Data shown:
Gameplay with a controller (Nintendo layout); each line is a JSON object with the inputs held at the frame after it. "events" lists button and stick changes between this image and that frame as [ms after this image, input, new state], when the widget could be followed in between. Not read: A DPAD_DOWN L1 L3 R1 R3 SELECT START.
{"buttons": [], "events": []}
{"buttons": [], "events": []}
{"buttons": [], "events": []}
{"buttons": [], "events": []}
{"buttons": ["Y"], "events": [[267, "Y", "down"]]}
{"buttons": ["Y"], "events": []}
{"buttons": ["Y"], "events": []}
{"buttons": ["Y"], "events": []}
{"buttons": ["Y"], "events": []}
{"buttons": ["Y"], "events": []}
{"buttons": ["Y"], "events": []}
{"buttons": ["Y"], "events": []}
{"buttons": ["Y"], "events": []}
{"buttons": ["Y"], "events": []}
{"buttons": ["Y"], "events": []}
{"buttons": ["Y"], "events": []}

Work to be completed: What is needed is a word-for-word copy of all the entries.

Result of this task:
Gameplay with a controller (Nintendo layout); each line is a JSON object with the inputs held at the frame after it. "events" lists button and stick changes between this image and that frame as [ms after this image, input, new state], when the widget could be followed in between. Not read: A DPAD_DOWN L1 L3 R1 R3 SELECT START.
{"buttons": [], "events": []}
{"buttons": [], "events": []}
{"buttons": [], "events": []}
{"buttons": [], "events": []}
{"buttons": ["Y"], "events": [[267, "Y", "down"]]}
{"buttons": ["Y"], "events": []}
{"buttons": ["Y"], "events": []}
{"buttons": ["Y"], "events": []}
{"buttons": ["Y"], "events": []}
{"buttons": ["Y"], "events": []}
{"buttons": ["Y"], "events": []}
{"buttons": ["Y"], "events": []}
{"buttons": ["Y"], "events": []}
{"buttons": ["Y"], "events": []}
{"buttons": ["Y"], "events": []}
{"buttons": ["Y"], "events": []}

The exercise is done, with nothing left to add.